>>

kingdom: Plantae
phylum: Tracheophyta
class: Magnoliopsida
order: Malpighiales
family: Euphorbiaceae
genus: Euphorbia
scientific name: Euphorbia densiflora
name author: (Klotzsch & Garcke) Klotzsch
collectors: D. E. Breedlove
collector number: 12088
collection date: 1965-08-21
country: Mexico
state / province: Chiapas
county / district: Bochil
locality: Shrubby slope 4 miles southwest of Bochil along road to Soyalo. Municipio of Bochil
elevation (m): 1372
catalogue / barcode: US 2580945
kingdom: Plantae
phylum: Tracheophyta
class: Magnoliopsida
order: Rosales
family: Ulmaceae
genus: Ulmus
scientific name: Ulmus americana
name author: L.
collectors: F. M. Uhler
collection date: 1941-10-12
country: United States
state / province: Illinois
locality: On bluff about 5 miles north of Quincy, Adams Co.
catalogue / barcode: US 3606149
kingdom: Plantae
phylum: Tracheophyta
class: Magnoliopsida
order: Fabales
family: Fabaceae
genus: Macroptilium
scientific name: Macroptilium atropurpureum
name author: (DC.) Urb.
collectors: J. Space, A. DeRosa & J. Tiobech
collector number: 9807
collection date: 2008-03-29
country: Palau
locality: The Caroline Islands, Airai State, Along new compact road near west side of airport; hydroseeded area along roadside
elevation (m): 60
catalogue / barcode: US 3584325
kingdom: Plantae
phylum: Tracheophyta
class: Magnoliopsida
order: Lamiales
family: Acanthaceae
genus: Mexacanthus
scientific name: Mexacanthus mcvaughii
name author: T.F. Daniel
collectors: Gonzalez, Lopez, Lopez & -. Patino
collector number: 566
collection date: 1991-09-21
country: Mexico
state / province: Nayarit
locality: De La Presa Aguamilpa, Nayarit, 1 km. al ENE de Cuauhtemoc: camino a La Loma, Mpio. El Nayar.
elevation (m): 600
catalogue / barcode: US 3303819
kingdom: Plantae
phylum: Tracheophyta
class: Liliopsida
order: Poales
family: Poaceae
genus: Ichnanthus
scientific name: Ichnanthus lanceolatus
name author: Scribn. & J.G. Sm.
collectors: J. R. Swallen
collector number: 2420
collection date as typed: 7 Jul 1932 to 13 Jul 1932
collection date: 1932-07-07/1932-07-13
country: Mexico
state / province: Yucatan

<<

■ PROMPT
Put every line of the rows above into a single numbered list, leaving out any blank lines.

■ WORKED ANSWER
1. kingdom: Plantae
2. phylum: Tracheophyta
3. class: Magnoliopsida
4. order: Malpighiales
5. family: Euphorbiaceae
6. genus: Euphorbia
7. scientific name: Euphorbia densiflora
8. name author: (Klotzsch & Garcke) Klotzsch
9. collectors: D. E. Breedlove
10. collector number: 12088
11. collection date: 1965-08-21
12. country: Mexico
13. state / province: Chiapas
14. county / district: Bochil
15. locality: Shrubby slope 4 miles southwest of Bochil along road to Soyalo. Municipio of Bochil
16. elevation (m): 1372
17. catalogue / barcode: US 2580945
18. kingdom: Plantae
19. phylum: Tracheophyta
20. class: Magnoliopsida
21. order: Rosales
22. family: Ulmaceae
23. genus: Ulmus
24. scientific name: Ulmus americana
25. name author: L.
26. collectors: F. M. Uhler
27. collection date: 1941-10-12
28. country: United States
29. state / province: Illinois
30. locality: On bluff about 5 miles north of Quincy, Adams Co.
31. catalogue / barcode: US 3606149
32. kingdom: Plantae
33. phylum: Tracheophyta
34. class: Magnoliopsida
35. order: Fabales
36. family: Fabaceae
37. genus: Macroptilium
38. scientific name: Macroptilium atropurpureum
39. name author: (DC.) Urb.
40. collectors: J. Space, A. DeRosa & J. Tiobech
41. collector number: 9807
42. collection date: 2008-03-29
43. country: Palau
44. locality: The Caroline Islands, Airai State, Along new compact road near west side of airport; hydroseeded area along roadside
45. elevation (m): 60
46. catalogue / barcode: US 3584325
47. kingdom: Plantae
48. phylum: Tracheophyta
49. class: Magnoliopsida
50. order: Lamiales
51. family: Acanthaceae
52. genus: Mexacanthus
53. scientific name: Mexacanthus mcvaughii
54. name author: T.F. Daniel
55. collectors: Gonzalez, Lopez, Lopez & -. Patino
56. collector number: 566
57. collection date: 1991-09-21
58. country: Mexico
59. state / province: Nayarit
60. locality: De La Presa Aguamilpa, Nayarit, 1 km. al ENE de Cuauhtemoc: camino a La Loma, Mpio. El Nayar.
61. elevation (m): 600
62. catalogue / barcode: US 3303819
63. kingdom: Plantae
64. phylum: Tracheophyta
65. class: Liliopsida
66. order: Poales
67. family: Poaceae
68. genus: Ichnanthus
69. scientific name: Ichnanthus lanceolatus
70. name author: Scribn. & J.G. Sm.
71. collectors: J. R. Swallen
72. collector number: 2420
73. collection date as typed: 7 Jul 1932 to 13 Jul 1932
74. collection date: 1932-07-07/1932-07-13
75. country: Mexico
76. state / province: Yucatan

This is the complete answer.